Les eurodéputés votent une « taxe carbone » aux frontières, mais affaiblie

Taxer les produits importés en fonction de leur contribution au changement climatique : l’idée avance, et le Parlement européen en a voté le principe le 10 mars. Mais dans une forme « vidée de sa substance », selon les députés Verts.

Les députés européens, réunis en session plénière, ont voté mercredi 10 mars en faveur de la proposition de résolution sur le mécanisme d’ajustement carbone aux frontières. Ce mécanisme imposerait le même prix du carbone aux produits fabriqués à l’intérieur et en-dehors de l’Union européenne (UE).

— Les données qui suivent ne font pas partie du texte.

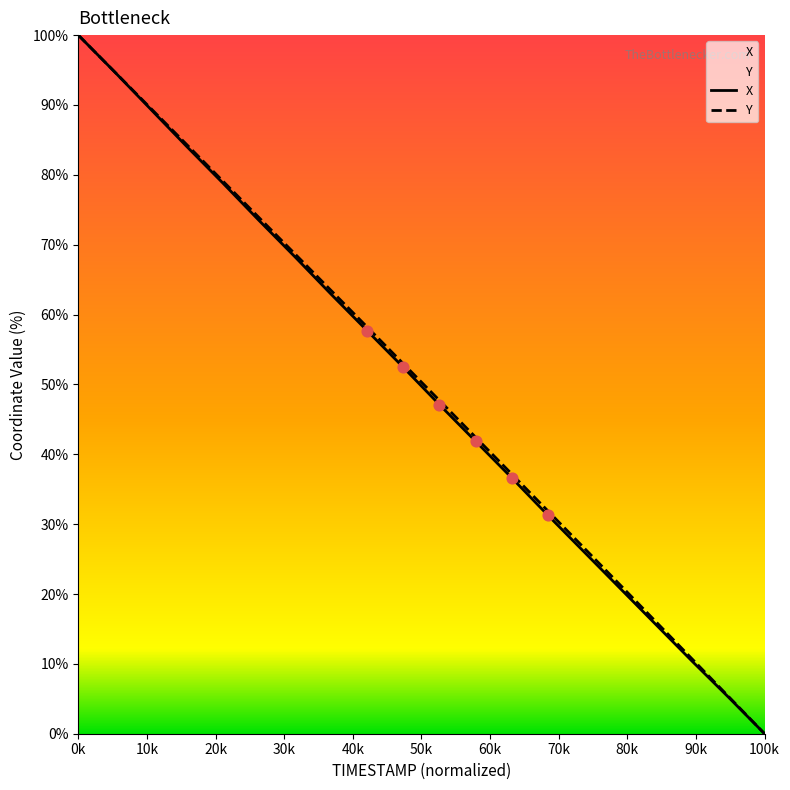

What are all the series names shown in the legend?

X, Y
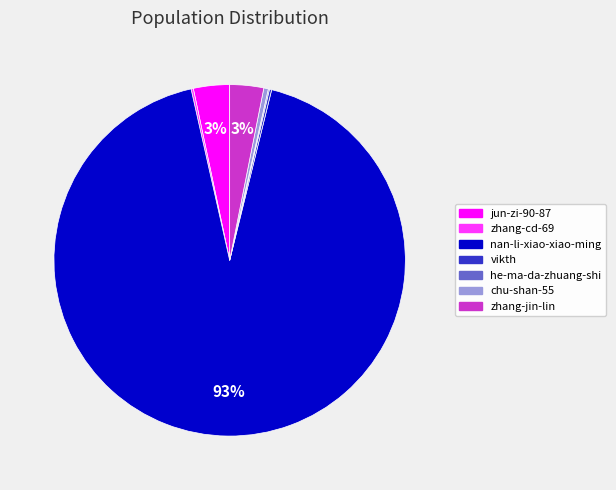

Does nan-li-xiao-xiao-ming represent more than half of the total?

Yes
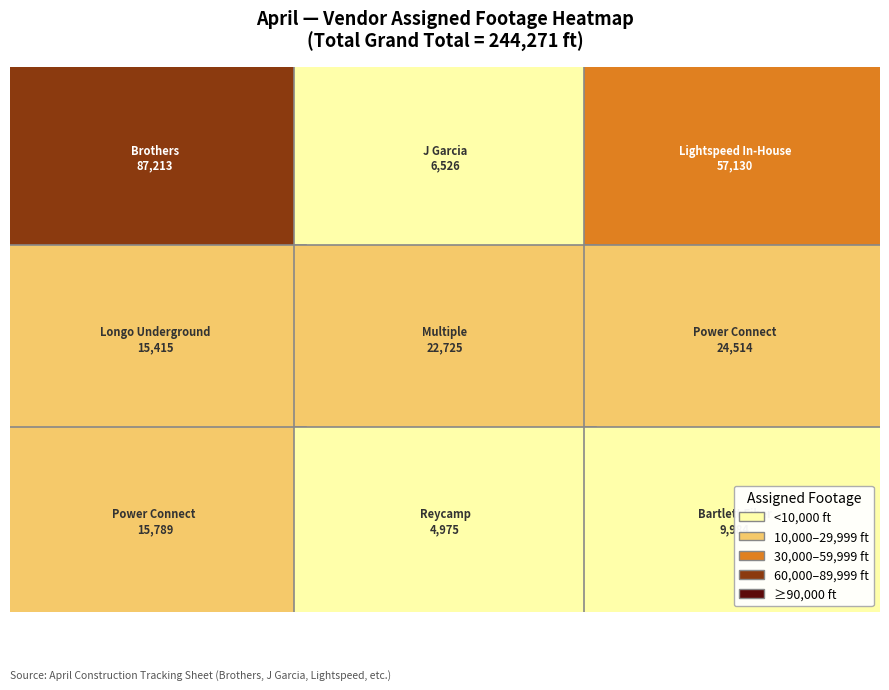

How many categories are shown in the chart?

9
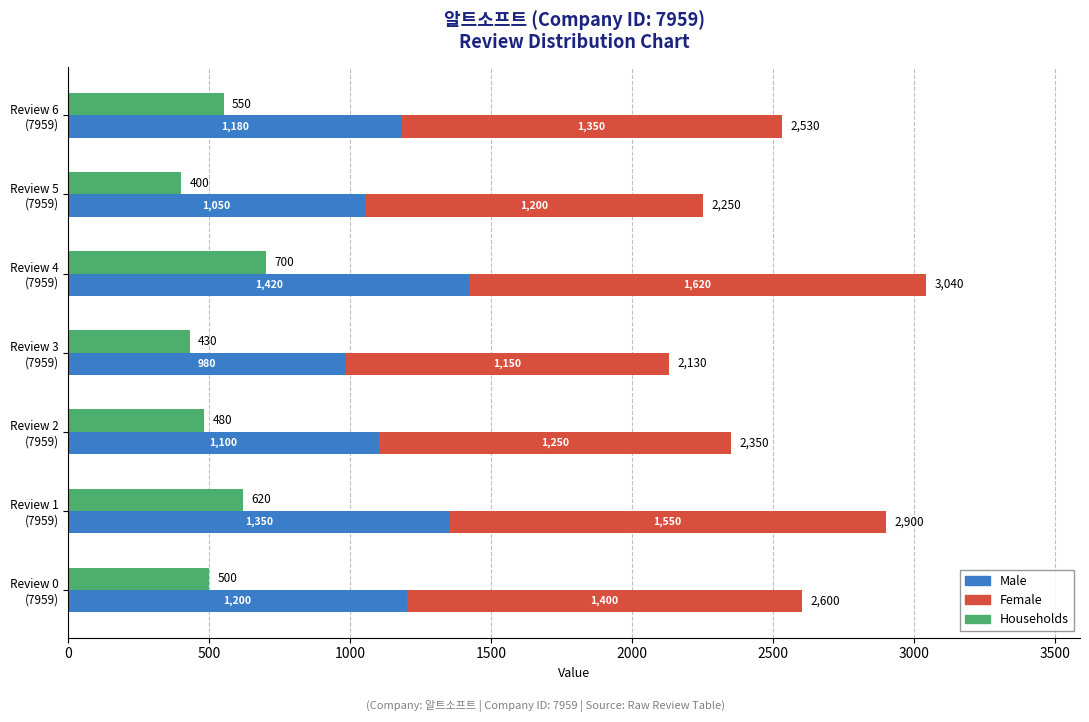

How many bars are there in total?

21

Par exemple, une entreprise internationale de ciment qui voudrait exporter vers l’Union européenne devrait prouver l’intensité carbone de cette production. Si celle-ci était plus forte que l’intensité imposée aux entreprises européennes, elle devrait payer des quotas. Sinon, elle en serait exonérée. Une manière d’inciter les secteurs industriels les plus polluants (producteurs d’acier, aluminium, produits chimiques, engrais…) à réduire leurs émissions de gaz à effet de serre.

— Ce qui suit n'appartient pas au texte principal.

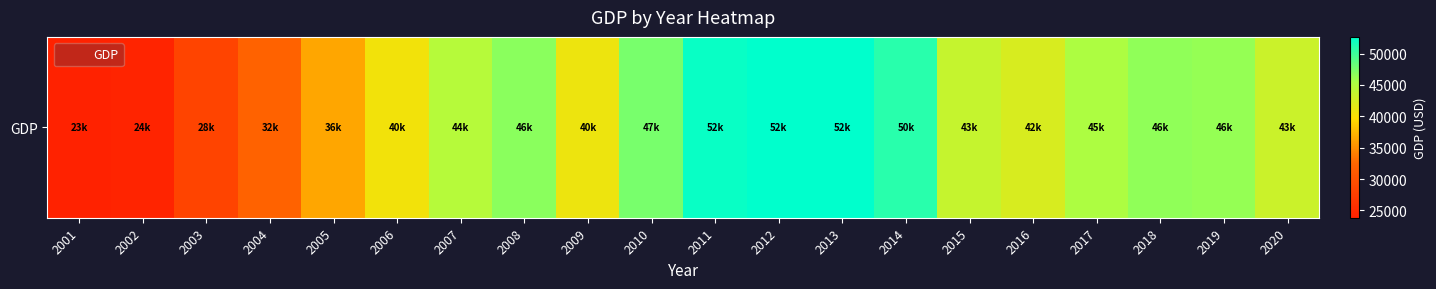

Is it true that the value at 2007 is 44659.9?

True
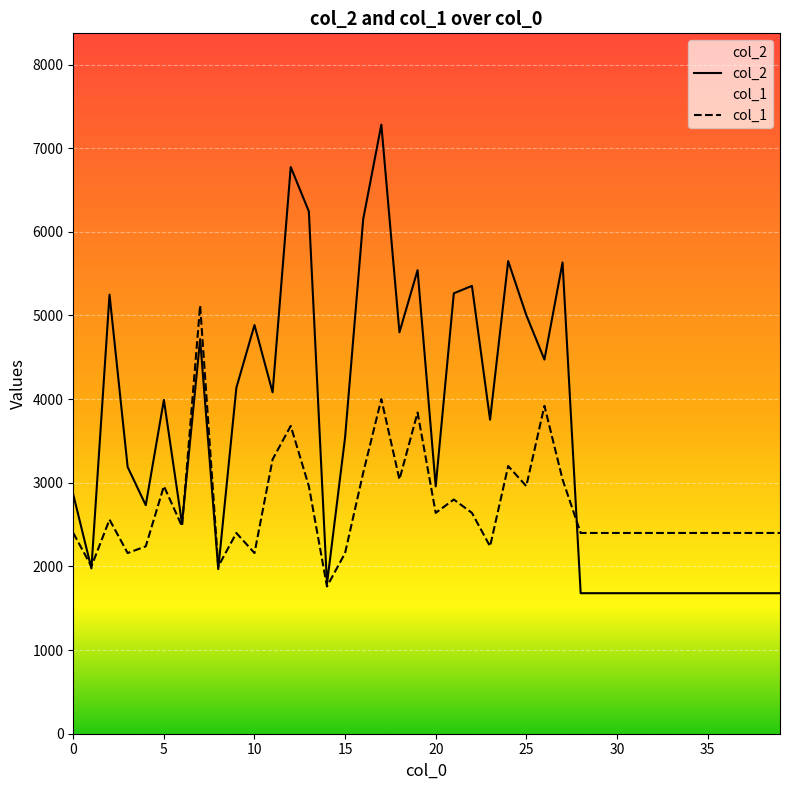

What is the smallest value displayed?

1680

La proposition de résolution, portée par le député français Yannick Jadot (groupe Verts/Alliance libre européenne), a été adoptée par 444 voix pour, 70 contre et 181 abstentions. Parmi ces abstentions figurait… Yannick Jadot lui-même. En effet, le rapporteur voulait que ce nouveau mécanisme supprime à terme le système des quotas gratuits sur le marché du carbone.

Actuellement, les entreprises européennes doivent acheter des quotas pour couvrir leur émissions de carbone. Mais ces quotas peuvent aussi leur être offerts pour éviter des « fuites de carbone », c’est-à-dire des délocalisations dans des pays dont les normes environnementales sont moins strictes. En septembre 2020, la Cour des comptes européenne a estimé dans un rapport que ces quotas gratuits n’étaient pas efficaces.

La Commission européenne présentera une proposition de loi en juin

C’est pour cela que de nombreux députés européens plaidaient pour un mécanisme d’ajustement carbone aux frontières qui remplace les quotas gratuits. Mais des députés européens de droite (à l’exception des députés français du groupe Les Républicains), inquiets de l’avenir des industries européennes, ont finalement voté contre la suppression des quotas gratuits.

« Le groupe Verts/ALE a fait le choix de s’abstenir, a tweeté le compte des eurodéputés Europe Écologie - Les Verts (EELV). Pas que nous soyons tout à coup devenus contre le mécanisme d’ajustement carbone aux frontières, mais parce qu’il a été vidé de sa substance. »

Ce rapport doit permettre d’ouvrir la discussion : la Commission européenne présentera une proposition législative au mois de juin, après une étude d’impact qui sera publiée au printemps. « Quand la Commission européenne publiera sa proposition législative, nous serons vigilants et actifs pour que ce paragraphe [sur la suppression des quotas gratuits] soit réintégré », ont poursuivi les eurodéputés EELV dans un autre tweet.

Ce mécanisme d’ajustement carbone pourrait entrer en vigueur au 1er janvier 2023. Des études ont estimé que ce mécanisme d’ajustement carbone permettrait de générer chaque année de 5 à 14 milliards d’euros de recettes. Celles-ci devraient servir à financer des politiques de lutte contre le dérèglement climatique. « Une partie » des recettes seraient allouées aux pays « moins développés » et « plus vulnérables » au changement climatique.